The listing that follows should be copied in full, exactly as written.

• _Supplied information_:
________

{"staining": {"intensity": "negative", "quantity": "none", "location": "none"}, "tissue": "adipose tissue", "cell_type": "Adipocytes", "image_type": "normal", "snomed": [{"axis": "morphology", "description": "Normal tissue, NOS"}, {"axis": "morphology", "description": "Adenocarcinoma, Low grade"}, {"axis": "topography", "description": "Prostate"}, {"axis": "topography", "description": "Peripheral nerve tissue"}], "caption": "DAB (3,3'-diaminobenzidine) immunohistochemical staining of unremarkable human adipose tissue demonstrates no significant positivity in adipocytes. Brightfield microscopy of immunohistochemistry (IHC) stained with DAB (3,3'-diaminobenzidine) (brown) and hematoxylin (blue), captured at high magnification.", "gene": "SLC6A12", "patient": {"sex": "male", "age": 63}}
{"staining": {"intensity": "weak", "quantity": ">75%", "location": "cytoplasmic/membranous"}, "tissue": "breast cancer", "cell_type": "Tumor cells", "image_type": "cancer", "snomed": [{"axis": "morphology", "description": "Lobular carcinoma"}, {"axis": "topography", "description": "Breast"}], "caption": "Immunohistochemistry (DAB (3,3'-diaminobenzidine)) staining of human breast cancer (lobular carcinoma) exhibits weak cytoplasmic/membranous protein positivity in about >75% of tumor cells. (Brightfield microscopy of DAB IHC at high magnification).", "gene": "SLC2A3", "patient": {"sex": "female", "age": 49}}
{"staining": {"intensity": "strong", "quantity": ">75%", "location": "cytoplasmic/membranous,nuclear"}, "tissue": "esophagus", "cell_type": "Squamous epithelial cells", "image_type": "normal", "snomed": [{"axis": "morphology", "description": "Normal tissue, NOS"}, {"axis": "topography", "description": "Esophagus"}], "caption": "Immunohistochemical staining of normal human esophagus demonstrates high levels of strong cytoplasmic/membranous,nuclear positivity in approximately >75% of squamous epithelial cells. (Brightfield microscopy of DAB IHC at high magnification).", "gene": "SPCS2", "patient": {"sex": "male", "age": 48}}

________

• _Response to the exercise_:
{"staining": {"intensity": "negative", "quantity": "none", "location": "none"}, "tissue": "adipose tissue", "cell_type": "Adipocytes", "image_type": "normal", "snomed": [{"axis": "morphology", "description": "Normal tissue, NOS"}, {"axis": "morphology", "description": "Adenocarcinoma, Low grade"}, {"axis": "topography", "description": "Prostate"}, {"axis": "topography", "description": "Peripheral nerve tissue"}], "caption": "DAB (3,3'-diaminobenzidine) immunohistochemical staining of unremarkable human adipose tissue demonstrates no significant positivity in adipocytes. Brightfield microscopy of immunohistochemistry (IHC) stained with DAB (3,3'-diaminobenzidine) (brown) and hematoxylin (blue), captured at high magnification.", "gene": "SLC6A12", "patient": {"sex": "male", "age": 63}}
{"staining": {"intensity": "weak", "quantity": ">75%", "location": "cytoplasmic/membranous"}, "tissue": "breast cancer", "cell_type": "Tumor cells", "image_type": "cancer", "snomed": [{"axis": "morphology", "description": "Lobular carcinoma"}, {"axis": "topography", "description": "Breast"}], "caption": "Immunohistochemistry (DAB (3,3'-diaminobenzidine)) staining of human breast cancer (lobular carcinoma) exhibits weak cytoplasmic/membranous protein positivity in about >75% of tumor cells. (Brightfield microscopy of DAB IHC at high magnification).", "gene": "SLC2A3", "patient": {"sex": "female", "age": 49}}
{"staining": {"intensity": "strong", "quantity": ">75%", "location": "cytoplasmic/membranous,nuclear"}, "tissue": "esophagus", "cell_type": "Squamous epithelial cells", "image_type": "normal", "snomed": [{"axis": "morphology", "description": "Normal tissue, NOS"}, {"axis": "topography", "description": "Esophagus"}], "caption": "Immunohistochemical staining of normal human esophagus demonstrates high levels of strong cytoplasmic/membranous,nuclear positivity in approximately >75% of squamous epithelial cells. (Brightfield microscopy of DAB IHC at high magnification).", "gene": "SPCS2", "patient": {"sex": "male", "age": 48}}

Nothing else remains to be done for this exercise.